When I was coming along, journalists were widely regarded as heroes because they had helped force a mean and corrupt US President, Richard Nixon, to resign. Reporters for The Washington Post uncovered the Watergate scandal. That was made into a classic movie called “All the President’s Men” which I highly recommend that you see.
Nearly every night at 6:30 pm, families like mine sat down together, with our dinners on trays and for half an hour we watched Walter Cronkite, called “the most trusted man in America” deliver the day’s news, in an authoritative voice.
How many of you sit down together as a family at 6:30 or 7:00 and watch the day’s news? How do you even get your news? (survey)
Let me recall for a few moments what my high school and college media did for me. I went to a high school that was about 49% white Southerners, 49% African-American, and 2% Native American in rural North Carolina, shortly after the end of segregation. Racial tensions were initially quite high in my high school. When black and white kids socialized together, it made some parents nervous. There were pressures to “stick with your own kind” but also natural curiosities and a desire to befriend students of other races.

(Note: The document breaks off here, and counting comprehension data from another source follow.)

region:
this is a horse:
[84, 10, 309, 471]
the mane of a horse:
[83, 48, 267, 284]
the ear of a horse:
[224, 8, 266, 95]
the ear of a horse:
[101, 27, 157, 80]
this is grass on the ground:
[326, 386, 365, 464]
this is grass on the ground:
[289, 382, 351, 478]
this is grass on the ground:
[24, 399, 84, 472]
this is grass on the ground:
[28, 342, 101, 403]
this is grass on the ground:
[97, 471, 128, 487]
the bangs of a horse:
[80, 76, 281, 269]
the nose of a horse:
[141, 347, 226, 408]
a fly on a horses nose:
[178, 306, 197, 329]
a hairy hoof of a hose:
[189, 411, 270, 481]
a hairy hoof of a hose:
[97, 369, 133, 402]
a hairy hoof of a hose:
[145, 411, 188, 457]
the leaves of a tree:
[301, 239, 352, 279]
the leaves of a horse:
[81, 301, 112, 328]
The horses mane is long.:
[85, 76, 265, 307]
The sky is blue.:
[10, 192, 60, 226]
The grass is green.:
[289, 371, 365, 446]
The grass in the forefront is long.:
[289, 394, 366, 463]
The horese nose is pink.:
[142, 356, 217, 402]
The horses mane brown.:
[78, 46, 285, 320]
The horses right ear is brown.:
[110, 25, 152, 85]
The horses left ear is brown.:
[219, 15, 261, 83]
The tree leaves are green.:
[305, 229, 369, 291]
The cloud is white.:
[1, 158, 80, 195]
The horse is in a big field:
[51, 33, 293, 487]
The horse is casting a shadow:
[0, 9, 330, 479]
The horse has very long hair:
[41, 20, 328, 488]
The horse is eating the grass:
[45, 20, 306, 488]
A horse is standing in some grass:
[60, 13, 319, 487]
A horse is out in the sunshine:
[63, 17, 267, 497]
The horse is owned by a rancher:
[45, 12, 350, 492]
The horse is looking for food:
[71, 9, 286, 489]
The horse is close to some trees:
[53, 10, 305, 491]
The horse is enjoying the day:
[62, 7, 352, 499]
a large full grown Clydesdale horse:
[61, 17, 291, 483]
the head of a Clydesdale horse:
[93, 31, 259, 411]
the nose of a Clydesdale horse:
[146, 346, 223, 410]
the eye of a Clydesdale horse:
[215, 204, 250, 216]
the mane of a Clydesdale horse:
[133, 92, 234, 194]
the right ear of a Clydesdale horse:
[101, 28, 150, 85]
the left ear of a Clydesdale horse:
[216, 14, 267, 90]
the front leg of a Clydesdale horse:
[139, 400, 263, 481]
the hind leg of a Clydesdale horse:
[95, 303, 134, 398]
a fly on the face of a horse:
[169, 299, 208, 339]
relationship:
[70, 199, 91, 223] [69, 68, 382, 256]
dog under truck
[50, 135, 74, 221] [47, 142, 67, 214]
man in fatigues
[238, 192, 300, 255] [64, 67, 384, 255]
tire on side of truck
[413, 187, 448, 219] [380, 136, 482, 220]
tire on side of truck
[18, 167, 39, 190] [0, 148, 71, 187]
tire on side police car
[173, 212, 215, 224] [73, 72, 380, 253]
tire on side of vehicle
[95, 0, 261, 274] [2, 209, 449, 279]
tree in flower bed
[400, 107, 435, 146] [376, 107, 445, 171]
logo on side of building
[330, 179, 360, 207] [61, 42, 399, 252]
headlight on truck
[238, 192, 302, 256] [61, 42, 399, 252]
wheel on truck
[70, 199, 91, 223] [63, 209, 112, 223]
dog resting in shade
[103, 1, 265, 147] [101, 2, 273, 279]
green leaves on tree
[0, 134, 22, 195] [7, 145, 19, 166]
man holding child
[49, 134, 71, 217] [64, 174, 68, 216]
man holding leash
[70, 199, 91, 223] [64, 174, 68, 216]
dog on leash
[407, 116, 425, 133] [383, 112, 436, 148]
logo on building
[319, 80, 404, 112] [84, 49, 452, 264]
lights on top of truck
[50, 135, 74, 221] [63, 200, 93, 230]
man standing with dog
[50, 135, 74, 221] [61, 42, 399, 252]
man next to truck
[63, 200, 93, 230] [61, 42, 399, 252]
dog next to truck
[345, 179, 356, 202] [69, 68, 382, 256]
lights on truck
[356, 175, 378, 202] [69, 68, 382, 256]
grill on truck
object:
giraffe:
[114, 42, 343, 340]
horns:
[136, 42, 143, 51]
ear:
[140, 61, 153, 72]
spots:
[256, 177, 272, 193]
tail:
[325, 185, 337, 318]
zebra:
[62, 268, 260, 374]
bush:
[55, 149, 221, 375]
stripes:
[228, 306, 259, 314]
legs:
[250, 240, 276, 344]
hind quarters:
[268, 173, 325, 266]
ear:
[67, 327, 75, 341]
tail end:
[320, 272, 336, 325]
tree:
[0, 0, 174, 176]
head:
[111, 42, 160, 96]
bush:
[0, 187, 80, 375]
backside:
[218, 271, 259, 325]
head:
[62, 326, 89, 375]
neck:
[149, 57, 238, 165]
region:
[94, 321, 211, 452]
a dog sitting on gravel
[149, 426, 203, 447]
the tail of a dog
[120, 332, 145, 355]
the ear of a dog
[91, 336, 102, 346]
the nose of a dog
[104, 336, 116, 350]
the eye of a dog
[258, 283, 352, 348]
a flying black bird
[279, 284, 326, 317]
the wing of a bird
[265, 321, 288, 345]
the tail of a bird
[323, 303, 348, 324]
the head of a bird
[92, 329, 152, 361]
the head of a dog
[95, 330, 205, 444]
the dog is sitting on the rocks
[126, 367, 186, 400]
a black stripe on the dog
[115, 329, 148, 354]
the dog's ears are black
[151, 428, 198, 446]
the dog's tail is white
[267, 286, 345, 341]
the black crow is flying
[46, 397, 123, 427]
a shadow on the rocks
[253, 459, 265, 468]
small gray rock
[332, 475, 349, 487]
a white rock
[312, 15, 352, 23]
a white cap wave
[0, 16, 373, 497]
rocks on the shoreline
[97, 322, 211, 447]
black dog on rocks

My high school journalism teacher, who happened to be an African-American woman in a newly integrated school, was a very maternal lady who took a great personal interest in her students. She surprised me by recognizing a talent in me that I did not see in myself — a talent for writing and reporting — and appointed me co-editor of the school paper, giving me a chance to exercise some leadership in the school. She led us on field trips to a major metropolitan newspaper, where we met “famous” regional journalists and could envision ourselves working beside them one day.
Student media helped bring the students together under a common identity. While some students may still have had the mindset of segregationists, that they were still going to an all-white or all-black school, student media reported on the election of a black student body president, and the support he received from white students. He talked of his desire to unify the student body, black and white.
The movie, “Remember the Titans” — how many of you have seen that? — reminded me of my high school years. A newly integrated high school, full of racial tension, overcomes prejudices to unite around sports. Student media covered it quite well.
Students wrote about field trips, often in a humorous way. They wrote about the volunteer projects they were involved in. I wrote about my experiences as a page in the state legislature in a way that ridiculed some of the antics there.
We also did surveys of students on issues taking place in the wider world. They had a chance to show they were following the news, and to think about and express their opinions on issues of war and peace, scandal and corruption, or other controversial issues.
Can you think of some issues you might poll students on?
I’m sure you’ve got stories — hundreds of stories — right here in Abu Dhabi that are just as compelling if not more compelling than the ones I can tell about life in my high school and university.
You may think student media is insignificant. But let me tell you something.
I’m on Facebook with old codgers who graduated from high school in the 1950s, 1960s and 1970s. You will not believe — or maybe you will — what these old codgers treasure. On Throwback Thursdays and other days, they frequently post pages from their yearbooks, articles and photos from their student newspapers about their exploits in football or basketball or baseball or student activism in high school or college that have been sitting in attics for half a century or more.
You don’t realize it, but you have the opportunity to create literature, documenting stories and capturing memories that will be cherished for a long time to come.
I tell you this because 20, 30, 40, or 50 years from now, just like the old codgers I observe on Facebook, you will cherish your memories of your high school and college days, and you really ought to work at preserving your memories and your stories. You all have unique stories to tell, and I hope this SPJ Day will inspire you to work on telling them.